7.3 Important idioms

Use in d or in s for membership tests — these are fast, idiomatic, and readable.

Use collections.defaultdict, collections.Counter, or dict.setdefault for common aggregation patterns that rely on hashing.

For read-only large mappings where memory matters, consider specialized libraries (but in pure Python, dict is usually the right choice).

  1. Implementing a simple hash table in Python (educational)

Below is an educational open-addressing hash table with linear probing. This is not production-ready (CPython’s dict is far more complex and optimized), but it shows the mechanics.

class SimpleHashTable: _EMPTY = object() _DELETED = object()

■ ■ ■ ■

• _Problem a_:
Locate each line of the records that contains the string "Answer" and copy those lines. Case counts.

• _Saved entries_:
■ ■ ■ ■

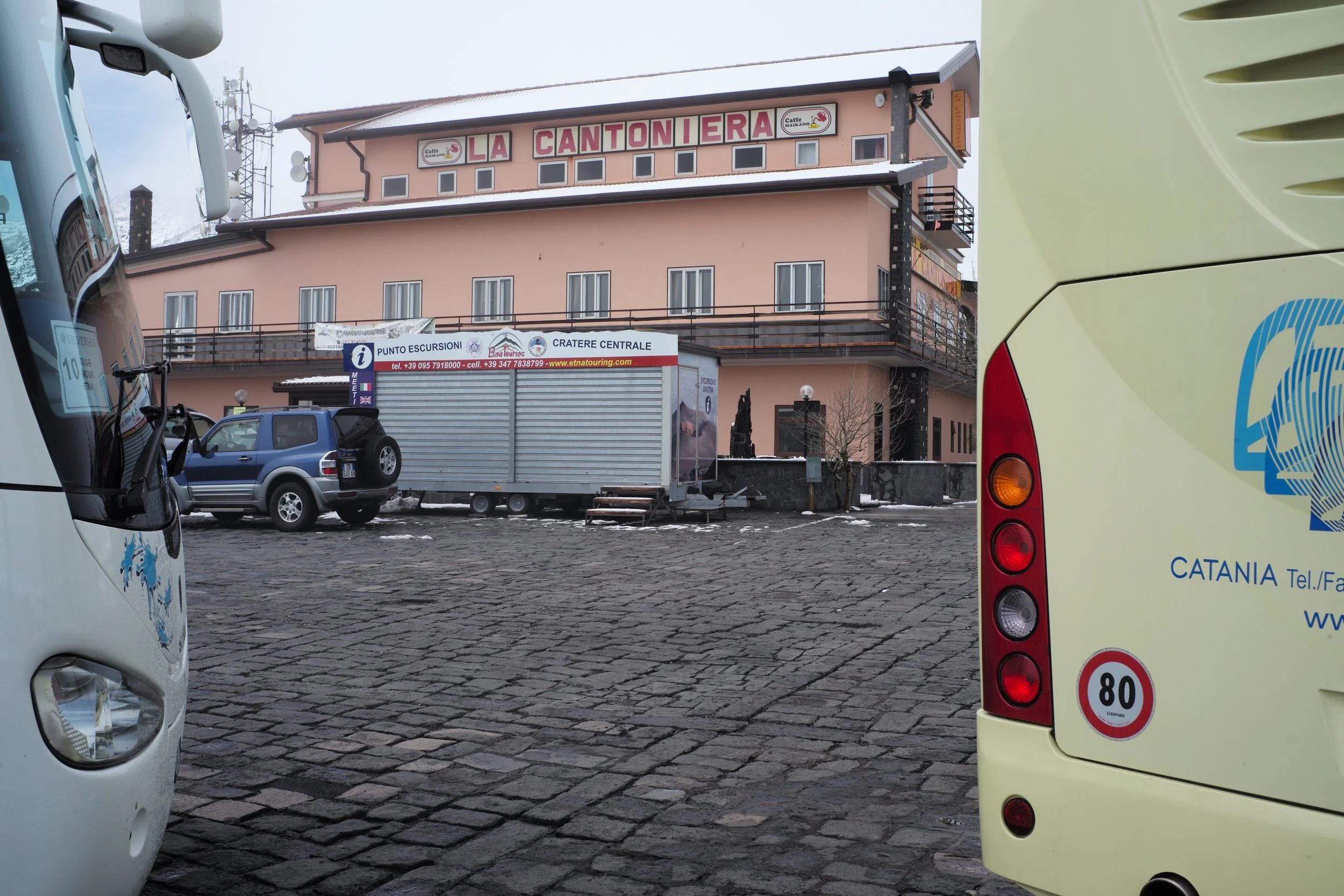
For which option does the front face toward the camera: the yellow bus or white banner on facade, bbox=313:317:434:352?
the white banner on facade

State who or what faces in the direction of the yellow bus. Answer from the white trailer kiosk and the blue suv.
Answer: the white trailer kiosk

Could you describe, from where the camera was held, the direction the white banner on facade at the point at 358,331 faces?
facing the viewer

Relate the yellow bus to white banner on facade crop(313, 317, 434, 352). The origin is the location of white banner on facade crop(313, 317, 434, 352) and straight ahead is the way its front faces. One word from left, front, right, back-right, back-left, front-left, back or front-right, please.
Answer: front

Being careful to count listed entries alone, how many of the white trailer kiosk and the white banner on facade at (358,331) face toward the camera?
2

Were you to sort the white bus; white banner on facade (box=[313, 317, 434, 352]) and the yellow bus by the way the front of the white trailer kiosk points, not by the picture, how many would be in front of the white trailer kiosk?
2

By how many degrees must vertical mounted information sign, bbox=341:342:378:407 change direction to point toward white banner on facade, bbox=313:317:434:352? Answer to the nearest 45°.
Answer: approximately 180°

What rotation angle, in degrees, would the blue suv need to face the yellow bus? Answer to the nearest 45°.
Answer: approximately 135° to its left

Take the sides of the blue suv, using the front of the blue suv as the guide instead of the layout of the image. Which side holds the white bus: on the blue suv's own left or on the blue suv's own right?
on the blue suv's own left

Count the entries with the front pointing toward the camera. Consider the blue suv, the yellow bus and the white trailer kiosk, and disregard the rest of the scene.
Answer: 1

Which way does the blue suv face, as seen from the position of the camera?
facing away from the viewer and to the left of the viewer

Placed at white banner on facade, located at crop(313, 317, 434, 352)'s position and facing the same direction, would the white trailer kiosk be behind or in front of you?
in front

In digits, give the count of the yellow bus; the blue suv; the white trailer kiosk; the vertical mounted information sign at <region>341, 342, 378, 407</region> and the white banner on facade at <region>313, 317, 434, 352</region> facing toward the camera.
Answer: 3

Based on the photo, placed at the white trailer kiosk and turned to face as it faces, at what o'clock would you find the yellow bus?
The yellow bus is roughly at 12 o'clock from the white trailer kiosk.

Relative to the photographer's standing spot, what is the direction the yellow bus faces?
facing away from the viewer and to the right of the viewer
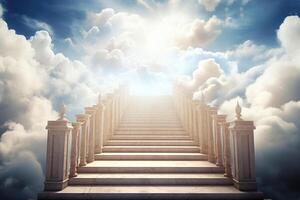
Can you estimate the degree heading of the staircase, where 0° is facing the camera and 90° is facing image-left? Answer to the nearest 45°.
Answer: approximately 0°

■ ■ ■ ■

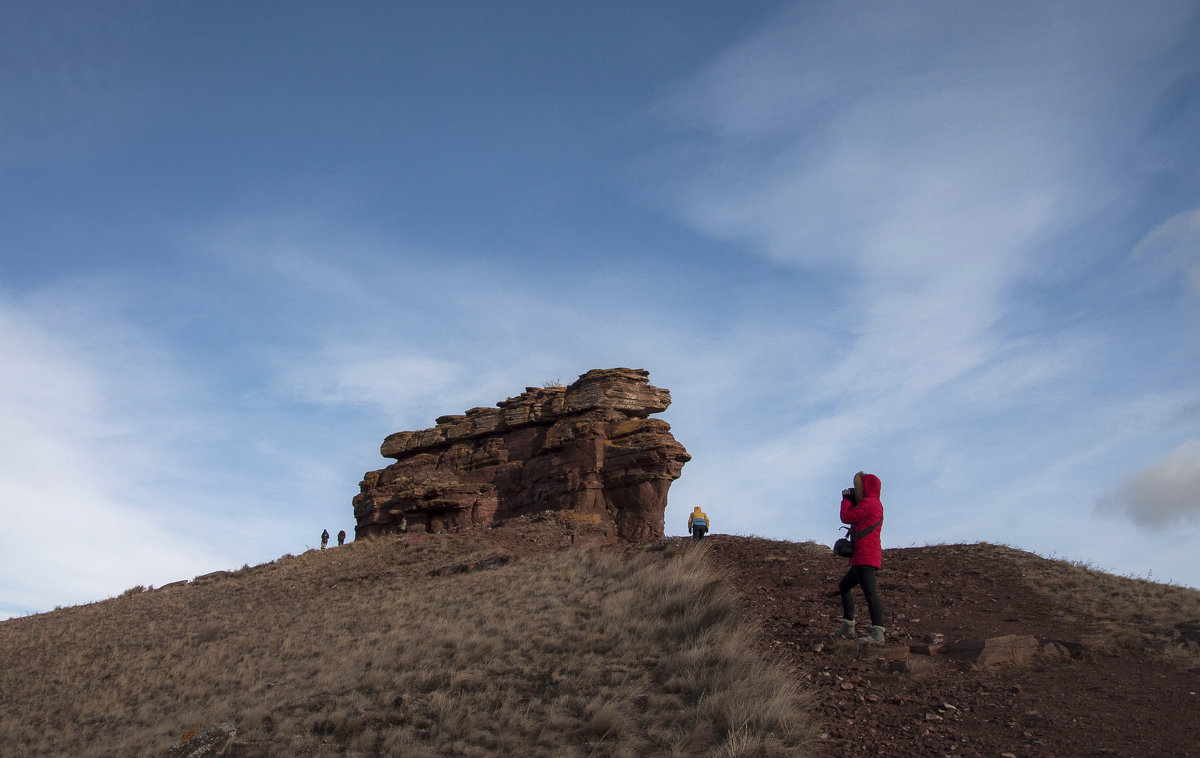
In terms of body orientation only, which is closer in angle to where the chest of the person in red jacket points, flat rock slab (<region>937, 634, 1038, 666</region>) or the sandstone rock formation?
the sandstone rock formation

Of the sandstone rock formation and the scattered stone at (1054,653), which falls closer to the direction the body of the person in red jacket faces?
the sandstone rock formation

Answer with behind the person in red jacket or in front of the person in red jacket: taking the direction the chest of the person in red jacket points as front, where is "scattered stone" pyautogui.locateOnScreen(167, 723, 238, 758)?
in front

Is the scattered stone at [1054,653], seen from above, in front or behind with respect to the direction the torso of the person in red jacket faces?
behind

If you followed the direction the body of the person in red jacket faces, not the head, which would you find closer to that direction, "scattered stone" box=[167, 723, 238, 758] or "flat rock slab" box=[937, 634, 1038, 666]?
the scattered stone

■ ■ ■ ■

• _Problem b_:
In the excerpt on Python hashing, what probing method does the educational hash table use?

• _Result a_:
State who or what faces in the direction of the yellow bus. Answer from the white trailer kiosk and the blue suv.
Answer: the white trailer kiosk
Answer: front
By how many degrees must vertical mounted information sign, bbox=341:342:378:407 change direction to point toward white banner on facade, bbox=313:317:434:352? Answer to the nearest 45°.
Answer: approximately 180°
What rotation angle, in degrees, would the blue suv need to face the yellow bus? Answer to the nearest 45°.
Answer: approximately 135° to its left
Answer: 1
Answer: 3
Can you estimate the degree heading of the staircase, where 0° is facing the camera and 90° is facing image-left? Answer to the nearest 45°.
Answer: approximately 0°
Answer with behind the person in red jacket or in front of the person in red jacket: taking the direction the chest of the person in red jacket points as front, where is "scattered stone" pyautogui.locateOnScreen(167, 723, 238, 758)?

• _Result b_:
Linear probing, as part of open addressing.